Before talking about generalization in machine learning, it’s important to first understand what supervised learning is. To answer, supervised learning in the domain of machine learning refers to a way for the model to learn and understand data. With supervised learning, a set of labeled training data is given to a model. Based on this training data, the model learns to make predictions. The more training data is made accessible to the model, the better it becomes at making predictions. When you’re working with training data, you already know the outcome. Thus, the known outcomes and the predictions from the model are compared, and the model’s parameters are altered until the two line up. The aim of the training is to develop the model’s ability to generalize successfully.
What is generalization?
The term ‘generalization’ refers to the model’s capability to adapt and react properly to previously unseen, new data, which has been drawn from the same distribution as the one used to build the model. In other words, generalization examines how well a model can digest new data and make correct predictions after getting trained on a training set.

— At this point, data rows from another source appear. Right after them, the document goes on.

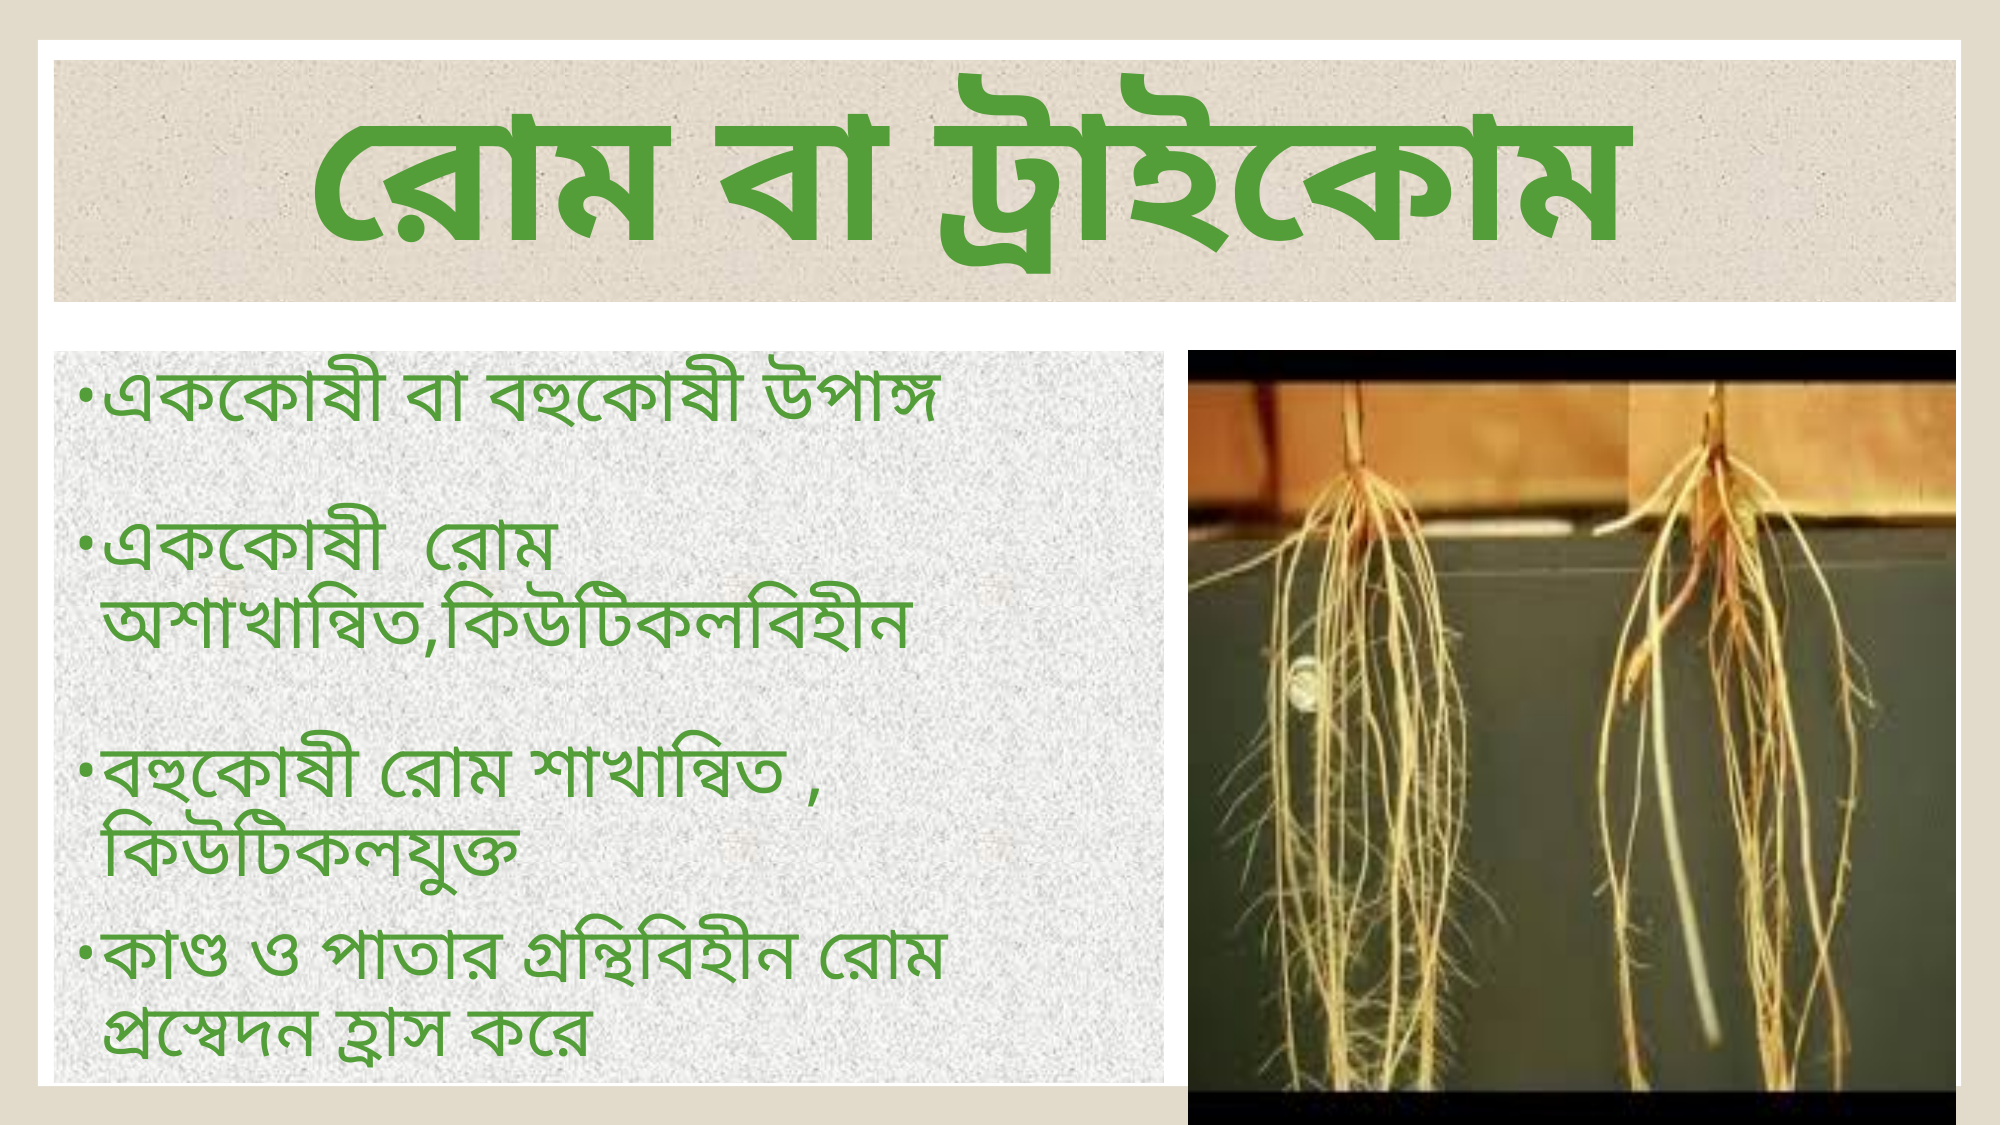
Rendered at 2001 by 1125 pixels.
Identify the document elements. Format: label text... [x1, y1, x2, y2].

list এককোষী বা বহুকোষী উপাঙ্গ এককোষী রোম অশাখান্বিত,কিউটিকলবিহীন বহুকোষী রোম শাখান্বিত , কিউটিকলযুক্ত কাণ্ড ও পাতার গ্রন্থিবিহীন রোম প্রস্বেদন হ্রাস করে [53, 351, 1164, 1083]
title রোম বা ট্রাইকোম [53, 60, 1956, 302]
picture [1187, 350, 1957, 1125]
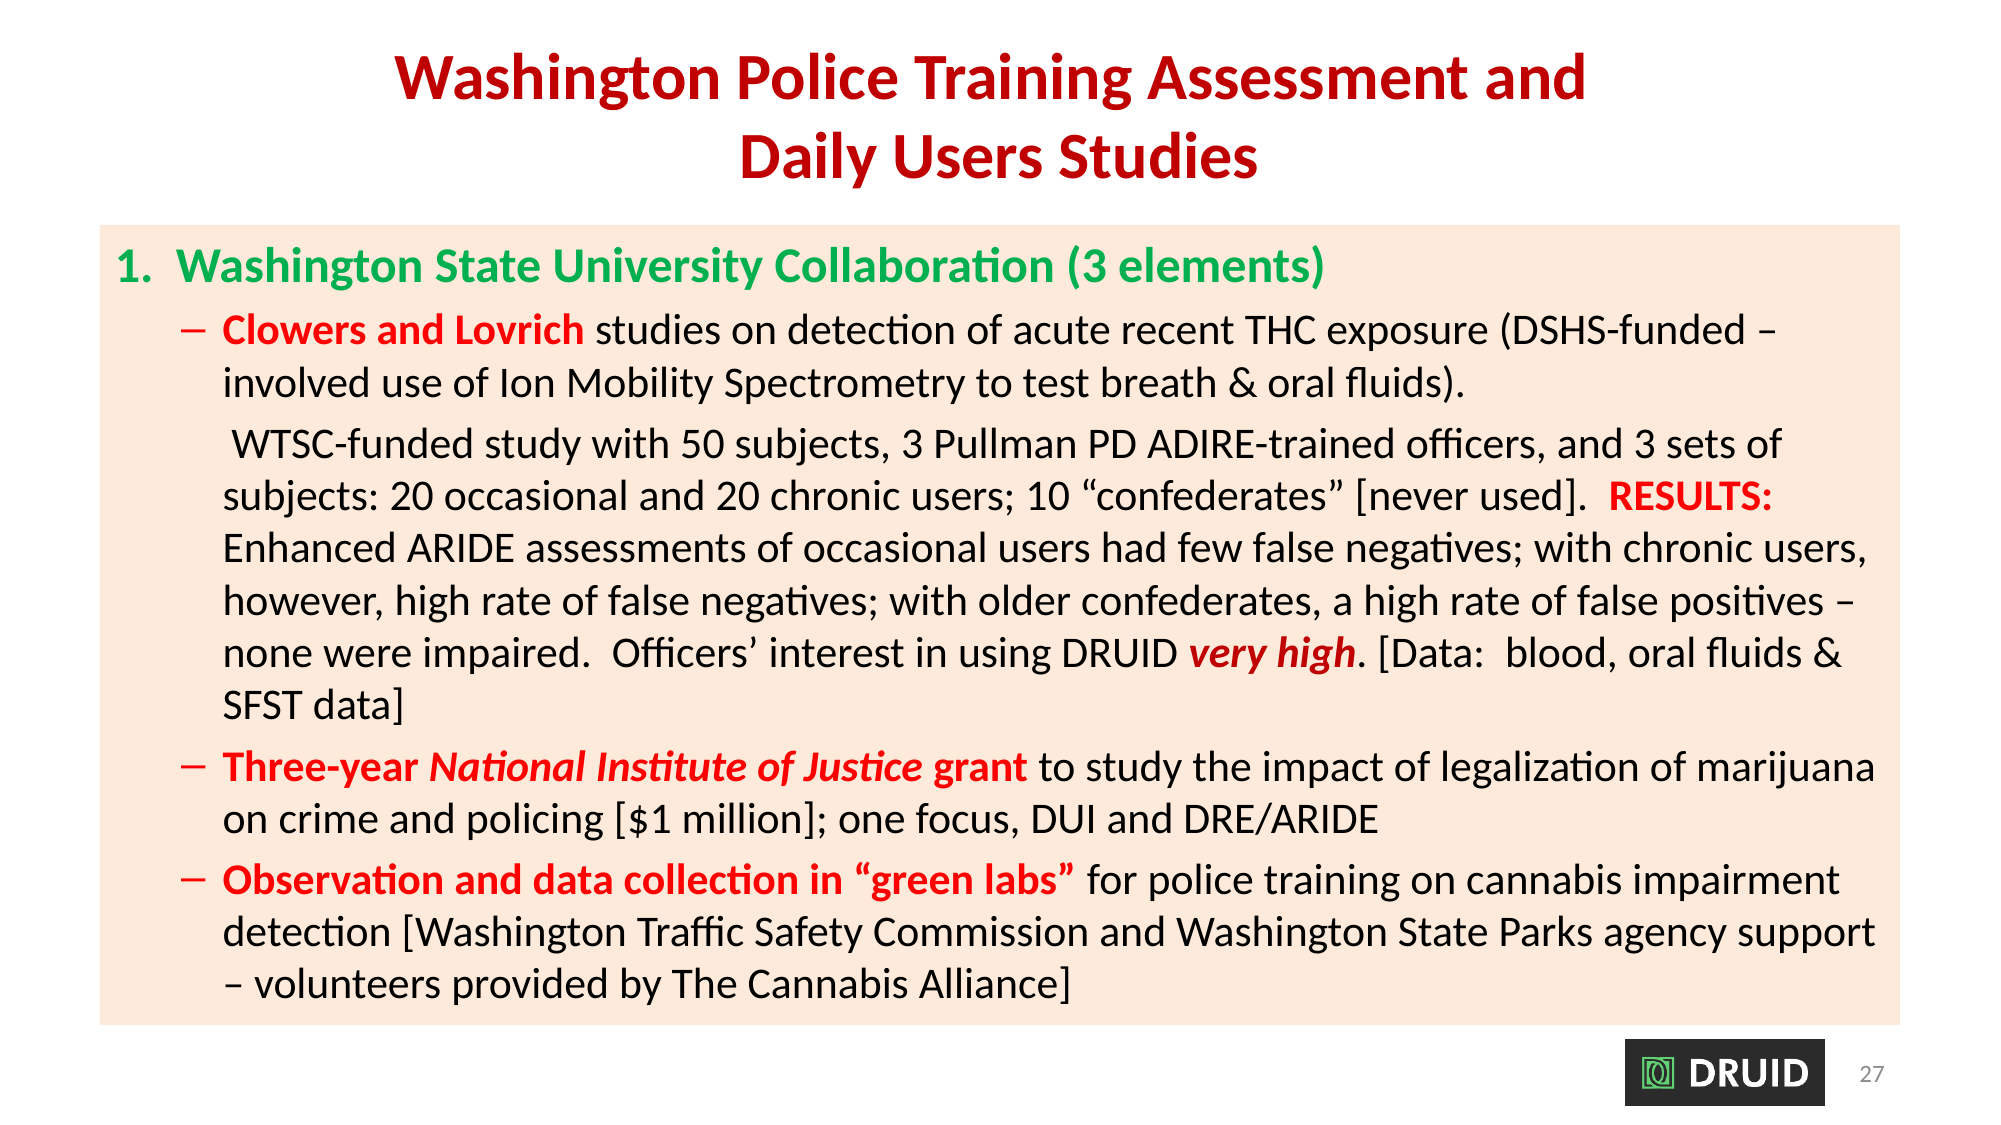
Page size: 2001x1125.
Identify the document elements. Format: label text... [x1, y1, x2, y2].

list 1. Washington State University Collaboration (3 elements) Clowers and Lovrich studies on detection of acute recent THC exposure (DSHS-funded – involved use of Ion Mobility Spectrometry to test breath & oral fluids). WTSC-funded study with 50 subjects, 3 Pullman PD ADIRE-trained officers, and 3 sets of subjects: 20 occasional and 20 chronic users; 10 “confederates” [never used]. RESULTS: Enhanced ARIDE assessments of occasional users had few false negatives; with chronic users, however, high rate of false negatives; with older confederates, a high rate of false positives – none were impaired. Officers’ interest in using DRUID very high. [Data: blood, oral fluids & SFST data] Three-year National Institute of Justice grant to study the impact of legalization of marijuana on crime and policing [$1 million]; one focus, DUI and DRE/ARIDE Observation and data collection in “green labs” for police training on cannabis impairment detection [Washington Traffic Safety Commission and Washington State Parks agency support – volunteers provided by The Cannabis Alliance] [99, 224, 1900, 1025]
slide_number 27 [1433, 1042, 1900, 1103]
title Washington Police Training Assessment and Daily Users Studies [99, 24, 1900, 200]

How well a model is able to generalize is the key to its success. If you train a model too well on training data, it will be incapable of generalizing. In such cases, it will end up making erroneous predictions when it’s given new data. This would make the model ineffective even though it’s capable of making correct predictions for the training data set. This is known as overfitting. The inverse (underfitting) is also true, which happens when you train a model with inadequate data. In cases of underfitting, your model would fail to make accurate predictions even with the training data. This would make the model just as useless as overfitting.
The ideal solution
You would ideally want to choose a model that stands at the sweet spot between overfitting and underfitting. To achieve this goal, you can track the performance of a machine learning algorithm over time as it’s working with a set of training data. You can plot both the skill on the training data and the skill on a test dataset that you’ve held back from the training process. As the algorithm learns over time, the level of error for the model on the training data would decrease and so would the error on the test dataset. Training the model for too long would cause a continual decrease in the performance on the training dataset due to overfitting. At the same time, due to the model’s decreasing ability for generalization, the error for the test set would start to increase again. The sweet spot is the point just before the error on the test dataset begins to rise where the model shows good skill on both the training dataset as well as the unseen test dataset.
To limit overfitting in a machine learning algorithm, two additional techniques that you can use are:
- Using a resampling method to estimate the accuracy of the model
- Holding back a validation dataset
So, during your machine learning training, keep an eye on generalization when estimating your model accuracy on unseen data.